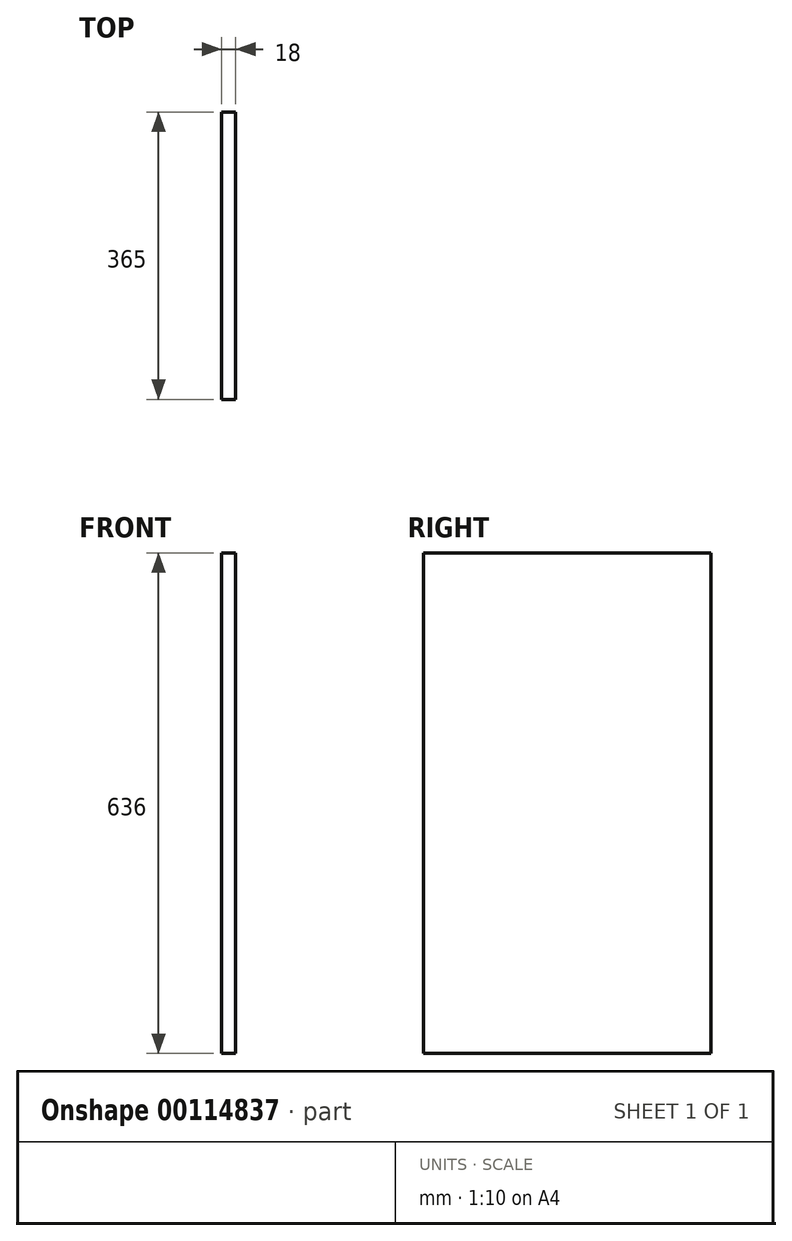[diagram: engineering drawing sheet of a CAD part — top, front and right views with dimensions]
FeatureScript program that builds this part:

---

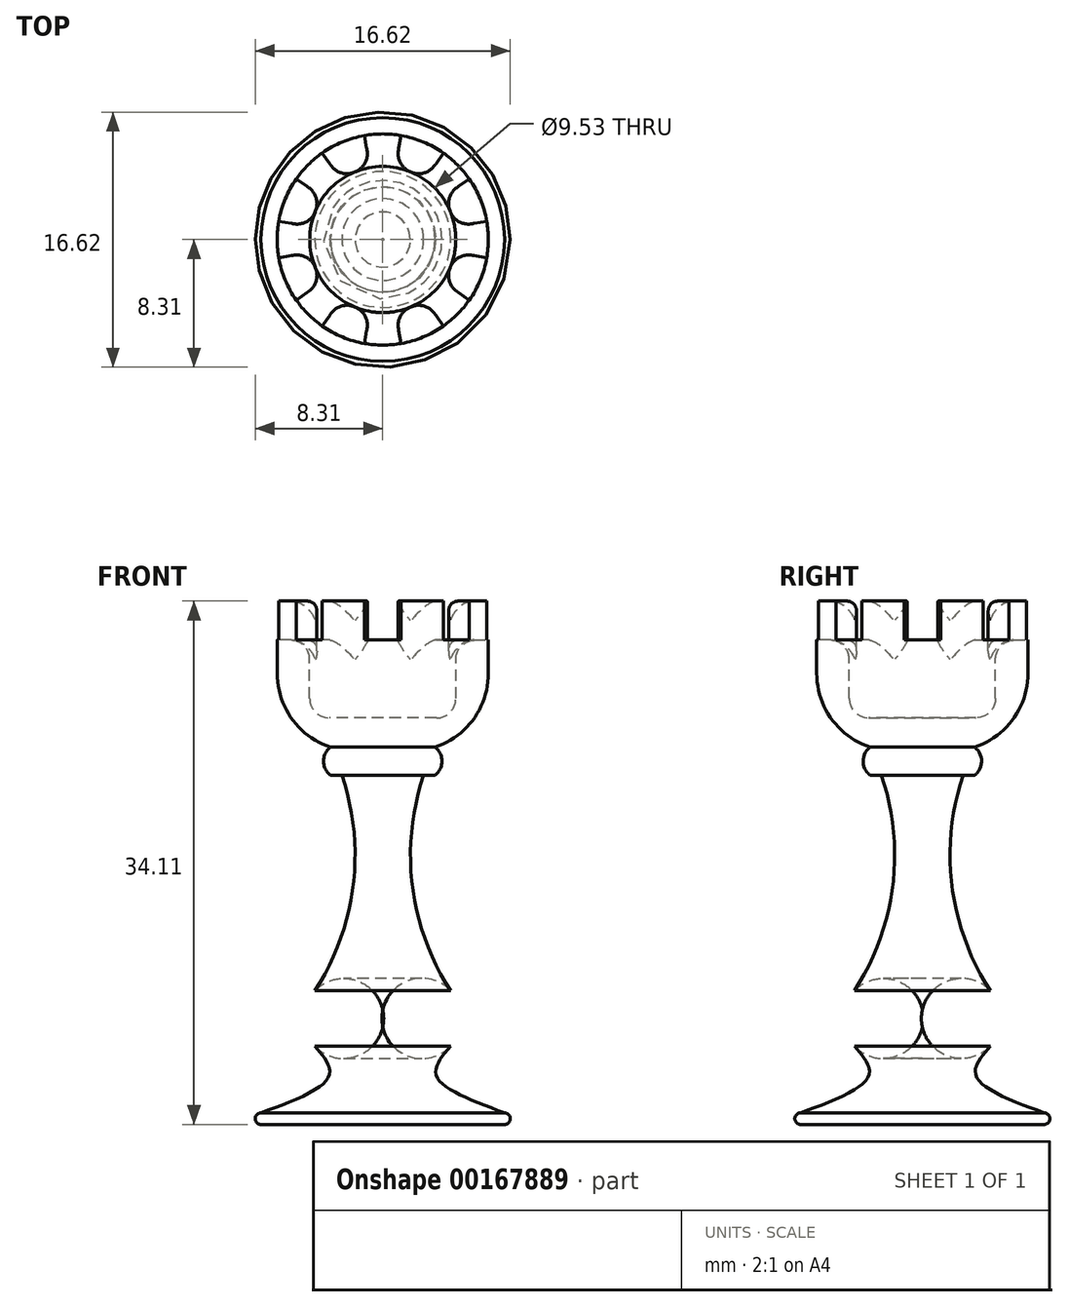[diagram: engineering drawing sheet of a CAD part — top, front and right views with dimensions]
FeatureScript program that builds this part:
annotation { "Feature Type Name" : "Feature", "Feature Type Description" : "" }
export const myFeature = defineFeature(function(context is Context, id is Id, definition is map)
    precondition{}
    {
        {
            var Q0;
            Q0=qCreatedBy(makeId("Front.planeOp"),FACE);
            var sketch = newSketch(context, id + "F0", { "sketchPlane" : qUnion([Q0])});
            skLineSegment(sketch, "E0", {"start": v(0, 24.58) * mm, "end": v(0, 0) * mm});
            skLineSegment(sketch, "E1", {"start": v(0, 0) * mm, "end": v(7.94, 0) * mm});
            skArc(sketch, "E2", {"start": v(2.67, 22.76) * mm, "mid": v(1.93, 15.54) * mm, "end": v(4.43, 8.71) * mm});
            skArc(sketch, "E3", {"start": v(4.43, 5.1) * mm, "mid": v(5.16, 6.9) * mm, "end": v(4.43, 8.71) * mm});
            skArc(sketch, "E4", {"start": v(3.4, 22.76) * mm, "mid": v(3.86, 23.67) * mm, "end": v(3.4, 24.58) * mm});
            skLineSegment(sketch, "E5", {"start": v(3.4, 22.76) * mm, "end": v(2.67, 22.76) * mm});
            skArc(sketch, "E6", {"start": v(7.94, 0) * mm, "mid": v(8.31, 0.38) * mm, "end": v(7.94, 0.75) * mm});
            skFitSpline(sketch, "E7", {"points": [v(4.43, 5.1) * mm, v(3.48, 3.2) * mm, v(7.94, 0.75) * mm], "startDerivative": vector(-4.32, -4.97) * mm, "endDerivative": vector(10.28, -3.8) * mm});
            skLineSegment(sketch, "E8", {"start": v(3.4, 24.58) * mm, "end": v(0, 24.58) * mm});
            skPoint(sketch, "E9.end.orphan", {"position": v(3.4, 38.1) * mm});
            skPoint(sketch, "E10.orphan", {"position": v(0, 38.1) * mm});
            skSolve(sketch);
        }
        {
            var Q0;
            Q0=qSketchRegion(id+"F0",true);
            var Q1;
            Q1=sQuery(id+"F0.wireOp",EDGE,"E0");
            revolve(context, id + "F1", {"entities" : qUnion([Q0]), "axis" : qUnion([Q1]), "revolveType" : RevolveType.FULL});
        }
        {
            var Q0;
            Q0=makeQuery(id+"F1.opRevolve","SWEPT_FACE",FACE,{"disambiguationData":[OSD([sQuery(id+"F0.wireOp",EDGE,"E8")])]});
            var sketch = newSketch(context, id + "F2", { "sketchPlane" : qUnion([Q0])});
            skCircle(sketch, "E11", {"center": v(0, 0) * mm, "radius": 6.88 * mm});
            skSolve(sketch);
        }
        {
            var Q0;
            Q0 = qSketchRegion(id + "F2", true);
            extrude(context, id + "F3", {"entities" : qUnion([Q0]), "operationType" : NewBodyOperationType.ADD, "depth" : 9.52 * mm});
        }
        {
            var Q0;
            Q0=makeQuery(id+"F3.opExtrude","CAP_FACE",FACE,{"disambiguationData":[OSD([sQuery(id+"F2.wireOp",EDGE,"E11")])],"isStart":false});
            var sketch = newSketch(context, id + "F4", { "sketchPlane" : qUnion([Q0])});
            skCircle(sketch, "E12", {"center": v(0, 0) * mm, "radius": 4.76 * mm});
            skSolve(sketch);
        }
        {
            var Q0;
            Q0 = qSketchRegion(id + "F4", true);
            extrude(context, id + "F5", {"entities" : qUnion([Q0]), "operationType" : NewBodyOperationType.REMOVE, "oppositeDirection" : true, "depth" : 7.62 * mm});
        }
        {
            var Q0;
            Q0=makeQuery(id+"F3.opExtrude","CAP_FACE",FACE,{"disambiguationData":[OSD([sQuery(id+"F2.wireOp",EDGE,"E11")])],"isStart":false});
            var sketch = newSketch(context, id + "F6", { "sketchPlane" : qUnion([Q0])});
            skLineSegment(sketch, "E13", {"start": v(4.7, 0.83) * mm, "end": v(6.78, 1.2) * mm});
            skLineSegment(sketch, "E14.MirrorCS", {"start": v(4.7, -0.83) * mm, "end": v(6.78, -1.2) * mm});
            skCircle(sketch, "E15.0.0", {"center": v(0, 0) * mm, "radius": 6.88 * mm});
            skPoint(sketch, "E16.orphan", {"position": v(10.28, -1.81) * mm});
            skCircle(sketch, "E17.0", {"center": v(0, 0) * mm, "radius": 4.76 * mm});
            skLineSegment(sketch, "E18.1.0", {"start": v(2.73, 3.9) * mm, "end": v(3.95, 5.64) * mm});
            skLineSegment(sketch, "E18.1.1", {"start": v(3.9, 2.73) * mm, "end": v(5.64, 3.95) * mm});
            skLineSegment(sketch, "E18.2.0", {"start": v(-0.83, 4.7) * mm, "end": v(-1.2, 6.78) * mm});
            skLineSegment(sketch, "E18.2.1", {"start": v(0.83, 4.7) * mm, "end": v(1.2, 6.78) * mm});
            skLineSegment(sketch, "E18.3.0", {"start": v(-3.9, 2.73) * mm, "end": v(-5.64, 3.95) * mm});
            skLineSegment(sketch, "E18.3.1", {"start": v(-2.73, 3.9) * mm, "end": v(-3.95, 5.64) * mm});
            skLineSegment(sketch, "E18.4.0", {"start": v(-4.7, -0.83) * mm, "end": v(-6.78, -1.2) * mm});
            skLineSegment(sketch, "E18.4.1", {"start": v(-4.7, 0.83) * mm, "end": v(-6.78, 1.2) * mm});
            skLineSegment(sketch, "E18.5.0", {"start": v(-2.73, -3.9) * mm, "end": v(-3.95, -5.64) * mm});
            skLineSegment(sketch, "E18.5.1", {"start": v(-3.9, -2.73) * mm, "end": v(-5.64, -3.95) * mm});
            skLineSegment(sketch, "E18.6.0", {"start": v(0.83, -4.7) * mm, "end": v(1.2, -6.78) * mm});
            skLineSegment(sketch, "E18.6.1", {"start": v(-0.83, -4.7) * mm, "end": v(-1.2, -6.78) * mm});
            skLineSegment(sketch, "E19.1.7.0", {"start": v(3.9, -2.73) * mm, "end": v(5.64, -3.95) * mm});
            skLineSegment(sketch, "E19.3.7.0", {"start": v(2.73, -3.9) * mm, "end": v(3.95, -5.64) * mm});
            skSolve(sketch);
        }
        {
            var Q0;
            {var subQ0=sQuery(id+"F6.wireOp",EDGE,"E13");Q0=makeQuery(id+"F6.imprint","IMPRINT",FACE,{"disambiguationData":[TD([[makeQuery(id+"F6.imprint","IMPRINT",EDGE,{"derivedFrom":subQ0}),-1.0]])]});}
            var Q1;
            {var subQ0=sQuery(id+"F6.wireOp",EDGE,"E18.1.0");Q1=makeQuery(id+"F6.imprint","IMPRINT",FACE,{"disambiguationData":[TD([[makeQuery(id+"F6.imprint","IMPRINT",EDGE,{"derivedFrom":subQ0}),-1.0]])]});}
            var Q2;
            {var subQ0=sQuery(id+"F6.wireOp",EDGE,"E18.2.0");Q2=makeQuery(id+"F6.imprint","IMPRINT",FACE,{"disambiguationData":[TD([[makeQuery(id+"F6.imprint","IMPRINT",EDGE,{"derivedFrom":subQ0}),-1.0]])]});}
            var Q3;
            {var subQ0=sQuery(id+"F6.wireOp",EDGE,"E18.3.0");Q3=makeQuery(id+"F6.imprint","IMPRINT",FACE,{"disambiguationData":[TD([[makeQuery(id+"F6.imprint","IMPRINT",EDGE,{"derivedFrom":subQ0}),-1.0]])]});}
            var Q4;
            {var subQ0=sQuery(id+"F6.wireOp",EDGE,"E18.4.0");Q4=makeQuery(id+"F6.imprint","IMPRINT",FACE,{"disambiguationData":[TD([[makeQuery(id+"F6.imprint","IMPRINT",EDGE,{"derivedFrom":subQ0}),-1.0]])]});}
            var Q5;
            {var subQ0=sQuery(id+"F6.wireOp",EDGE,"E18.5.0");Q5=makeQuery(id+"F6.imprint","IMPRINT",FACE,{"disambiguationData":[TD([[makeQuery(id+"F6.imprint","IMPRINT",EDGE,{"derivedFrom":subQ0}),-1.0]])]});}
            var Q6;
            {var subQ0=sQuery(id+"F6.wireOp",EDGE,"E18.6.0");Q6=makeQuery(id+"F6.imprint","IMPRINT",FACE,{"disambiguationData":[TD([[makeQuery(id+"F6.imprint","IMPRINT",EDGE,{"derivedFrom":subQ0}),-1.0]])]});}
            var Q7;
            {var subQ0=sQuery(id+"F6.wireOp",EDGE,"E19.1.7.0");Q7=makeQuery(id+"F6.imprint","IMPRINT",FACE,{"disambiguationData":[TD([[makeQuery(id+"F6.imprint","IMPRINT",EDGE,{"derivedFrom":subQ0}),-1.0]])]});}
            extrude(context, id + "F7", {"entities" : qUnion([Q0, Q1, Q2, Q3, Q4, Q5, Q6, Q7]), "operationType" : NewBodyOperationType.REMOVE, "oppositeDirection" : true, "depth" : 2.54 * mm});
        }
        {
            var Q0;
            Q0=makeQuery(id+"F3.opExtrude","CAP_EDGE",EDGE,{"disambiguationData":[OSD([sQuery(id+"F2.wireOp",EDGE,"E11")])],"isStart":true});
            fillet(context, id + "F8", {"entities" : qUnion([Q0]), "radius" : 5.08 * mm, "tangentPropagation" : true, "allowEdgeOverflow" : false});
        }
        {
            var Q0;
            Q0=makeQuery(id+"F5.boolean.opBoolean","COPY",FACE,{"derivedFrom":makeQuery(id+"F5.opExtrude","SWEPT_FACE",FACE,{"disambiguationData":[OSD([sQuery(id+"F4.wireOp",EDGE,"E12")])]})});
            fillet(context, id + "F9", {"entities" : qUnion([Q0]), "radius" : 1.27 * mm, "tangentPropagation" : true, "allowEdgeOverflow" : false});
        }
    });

--

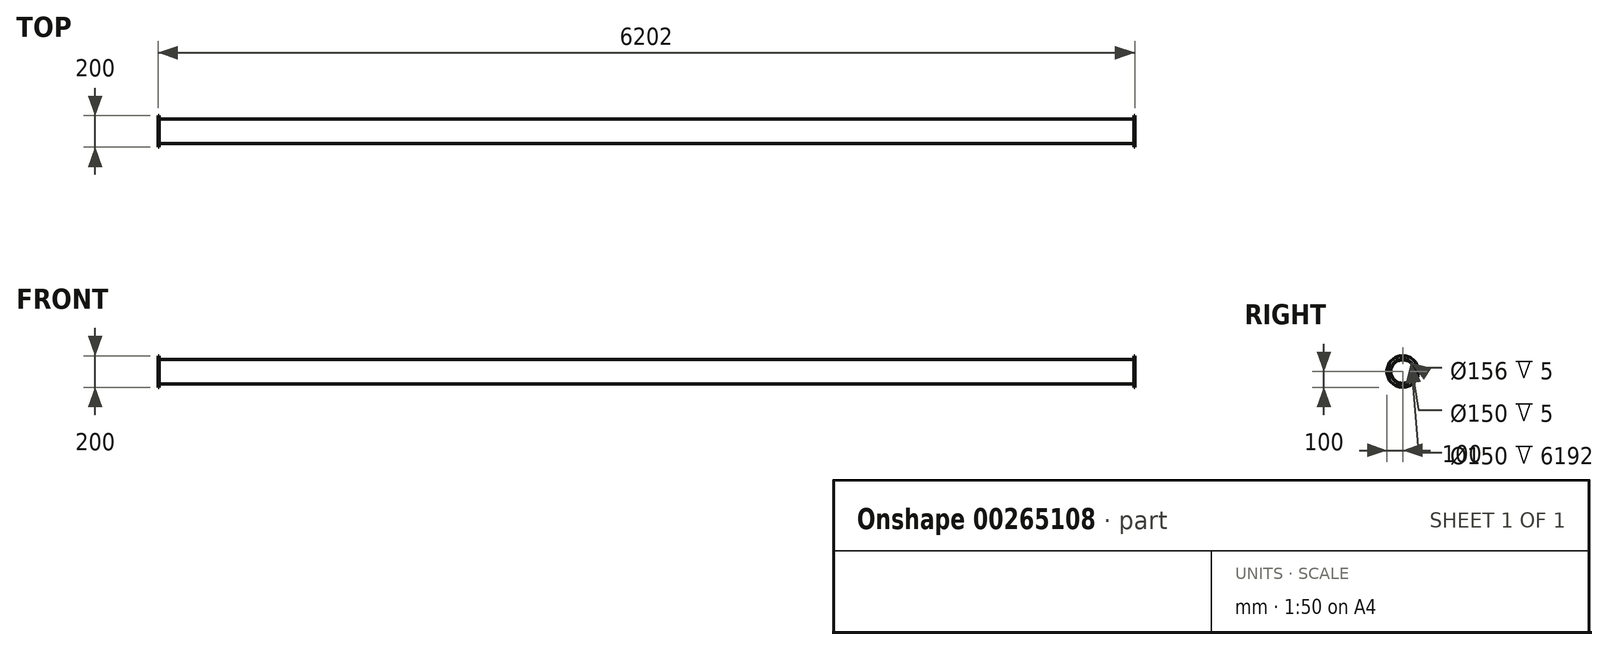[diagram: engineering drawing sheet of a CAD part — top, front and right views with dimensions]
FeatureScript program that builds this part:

GOAL:
Extract every line above that contains the string "allowEdgeOverflow" and reproduce each one in full.

RIGHT ANSWER:
            fillet(context, id + "F8", {"entities" : qUnion([Q0]), "radius" : 5.08 * mm, "tangentPropagation" : true, "allowEdgeOverflow" : false});
            fillet(context, id + "F9", {"entities" : qUnion([Q0]), "radius" : 1.27 * mm, "tangentPropagation" : true, "allowEdgeOverflow" : false});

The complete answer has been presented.